D'après le vice-président de l'entreprise, Phil Lind, les télévisions généralistes reprendront du poil de la bête, en même temps que le reste de l'économie canadienne. Il accuse ces sociétés de s'être inventé une fiction «à des fins égoïstes», pour se remplir les poches de l'argent des contribuables.

«C'est une façon détournée d'aller piger dans les poches des gens fondée sur le mythe que les distributeurs de services par câble et par satellite ne contribuent pas assez au système.

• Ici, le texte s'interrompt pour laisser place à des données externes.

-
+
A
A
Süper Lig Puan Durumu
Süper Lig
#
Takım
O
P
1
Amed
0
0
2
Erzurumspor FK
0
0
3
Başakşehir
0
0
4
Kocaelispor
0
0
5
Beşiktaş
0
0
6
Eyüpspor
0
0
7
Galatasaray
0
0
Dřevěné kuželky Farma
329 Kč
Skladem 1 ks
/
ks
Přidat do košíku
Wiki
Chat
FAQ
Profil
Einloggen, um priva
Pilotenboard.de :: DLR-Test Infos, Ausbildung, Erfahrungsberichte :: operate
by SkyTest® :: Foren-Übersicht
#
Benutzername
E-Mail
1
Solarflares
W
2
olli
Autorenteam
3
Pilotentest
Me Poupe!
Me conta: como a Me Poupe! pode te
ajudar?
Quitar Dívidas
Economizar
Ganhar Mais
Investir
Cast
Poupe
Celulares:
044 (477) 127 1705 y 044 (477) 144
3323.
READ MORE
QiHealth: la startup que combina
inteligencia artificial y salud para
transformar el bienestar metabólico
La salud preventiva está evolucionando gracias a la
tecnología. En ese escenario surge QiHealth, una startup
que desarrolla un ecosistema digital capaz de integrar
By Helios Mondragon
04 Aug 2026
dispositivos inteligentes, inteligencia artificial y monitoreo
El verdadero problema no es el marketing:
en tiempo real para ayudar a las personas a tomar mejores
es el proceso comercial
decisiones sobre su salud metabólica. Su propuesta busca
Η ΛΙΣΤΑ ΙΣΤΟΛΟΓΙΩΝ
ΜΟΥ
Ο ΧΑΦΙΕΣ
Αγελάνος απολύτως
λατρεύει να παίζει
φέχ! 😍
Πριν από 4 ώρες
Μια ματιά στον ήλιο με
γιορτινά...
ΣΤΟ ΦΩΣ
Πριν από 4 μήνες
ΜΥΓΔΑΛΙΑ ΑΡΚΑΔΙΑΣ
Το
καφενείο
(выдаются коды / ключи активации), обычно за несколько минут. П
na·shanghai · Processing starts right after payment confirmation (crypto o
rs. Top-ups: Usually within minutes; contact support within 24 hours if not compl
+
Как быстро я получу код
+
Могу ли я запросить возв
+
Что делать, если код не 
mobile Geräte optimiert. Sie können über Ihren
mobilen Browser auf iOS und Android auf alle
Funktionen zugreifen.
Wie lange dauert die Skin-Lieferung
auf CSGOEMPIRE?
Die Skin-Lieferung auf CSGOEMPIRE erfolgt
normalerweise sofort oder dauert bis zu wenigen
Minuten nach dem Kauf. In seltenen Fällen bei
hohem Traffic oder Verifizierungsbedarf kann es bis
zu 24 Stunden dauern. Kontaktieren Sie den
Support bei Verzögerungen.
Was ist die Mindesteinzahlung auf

C'est tout à fait faux», a-t-il déclaré devant le comité.

M. Lind qualifie le stratagème imaginé par les télédiffuseurs de «pratique commerciale douteuse».

«Leur appétit pour plus de subventions ne peut être assouvi», a-t-il fait valoir.

CRTC québécois

M. Péladeau s'est par ailleurs prononcé lundi contre l'idée de rapatrier au Québec les pouvoirs de réglementation en matière de télécommunications et de radiodiffusion, pour créer une sorte de «CRTC québécois».

Cette proposition est défendue depuis plusieurs années par le Bloc québécois, qui en a même fait l'une de ses principales demandes en matière de culture.

«J'ai tendance à penser qu'on a déjà suffisamment de fonctionnaires. Avoir davantage de fonctionnaires, ça va compliquer la chose plutôt que de la simplifier et je pense avoir été assez clair: je suis plutôt d'avis qu'on devrait déréglementer», a-t-il résumé.